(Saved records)
____

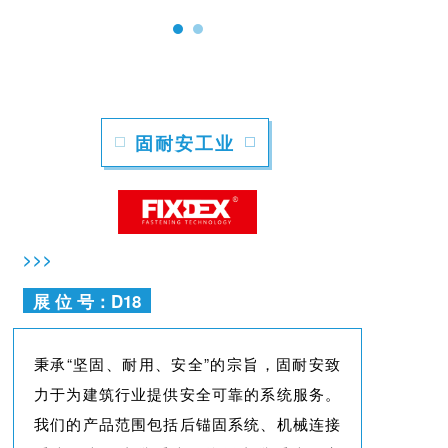
固耐安工业
>>>
展 位 号：D18
秉承“坚固、耐用、安全”的宗旨，固耐安致
力于为建筑行业提供安全可靠的系统服务。
我们的产品范围包括后锚固系统、机械连接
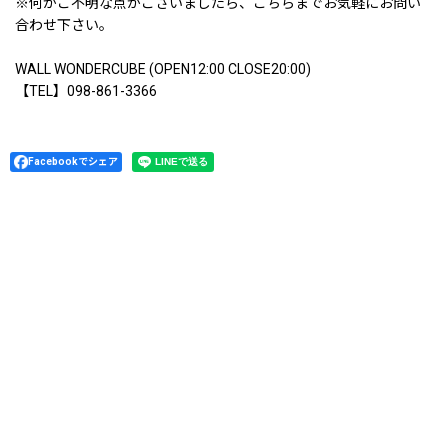
※何かご不明な点がございましたら、こちらまでお気軽にお問い
合わせ下さい。
WALL WONDERCUBE (OPEN12:00 CLOSE20:00)
【TEL】098-861-3366
Facebookでシェア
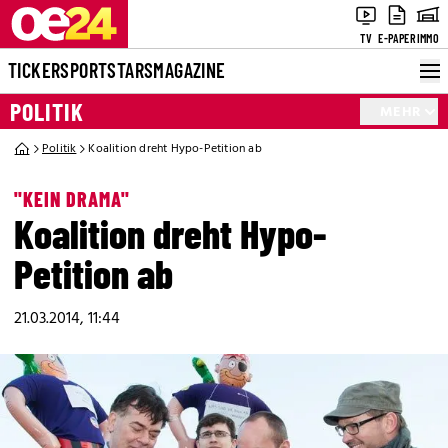
TV
E-PAPER
IMMO
TICKER
SPORT
STARS
MAGAZINE
POLITIK
MEHR
Politik
Koalition dreht Hypo-Petition ab
"KEIN DRAMA"
Koalition dreht Hypo-
Petition ab
21.03.2014, 11:44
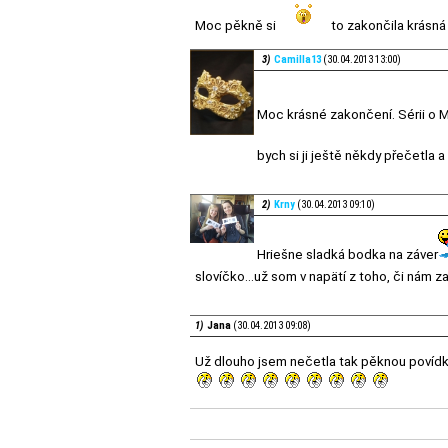
Moc pěkně si
to zakončila krásná 
3)
Camilla13
(30.04.2013 13:00)
Moc krásné zakončení. Sérii o 
bych si ji ještě někdy přečetla 
2)
Krny
(30.04.2013 09:10)
Hriešne sladká bodka na záver
slovíčko...už som v napätí z toho, či nám 
1)
Jana
(30.04.2013 09:08)
Už dlouho jsem nečetla tak pěknou povíd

____

> [Work item]: Convert the text read from every one of the records above into a JSON list of strings, one string per line, with blank lines dropped. Leave the pictures out of the answer.

> [Task solution]:
[
  "固耐安工业",
  ">>>",
  "展 位 号：D18",
  "秉承“坚固、耐用、安全”的宗旨，固耐安致",
  "力于为建筑行业提供安全可靠的系统服务。",
  "我们的产品范围包括后锚固系统、机械连接",
  "※何かご不明な点がございましたら、こちらまでお気軽にお問い",
  "合わせ下さい。",
  "WALL WONDERCUBE (OPEN12:00 CLOSE20:00)",
  "【TEL】098-861-3366",
  "Facebookでシェア",
  "TV",
  "E-PAPER",
  "IMMO",
  "TICKER",
  "SPORT",
  "STARS",
  "MAGAZINE",
  "POLITIK",
  "MEHR",
  "Politik",
  "Koalition dreht Hypo-Petition ab",
  "\"KEIN DRAMA\"",
  "Koalition dreht Hypo-",
  "Petition ab",
  "21.03.2014, 11:44",
  "Moc pěkně si",
  "to zakončila krásná ",
  "3)",
  "Camilla13",
  "(30.04.2013 13:00)",
  "Moc krásné zakončení. Sérii o ",
  "bych si ji ještě někdy přečetla ",
  "2)",
  "Krny",
  "(30.04.2013 09:10)",
  "Hriešne sladká bodka na záver",
  "slovíčko...už som v napätí z toho, či nám ",
  "1)",
  "Jana",
  "(30.04.2013 09:08)",
  "Už dlouho jsem nečetla tak pěknou povíd"
]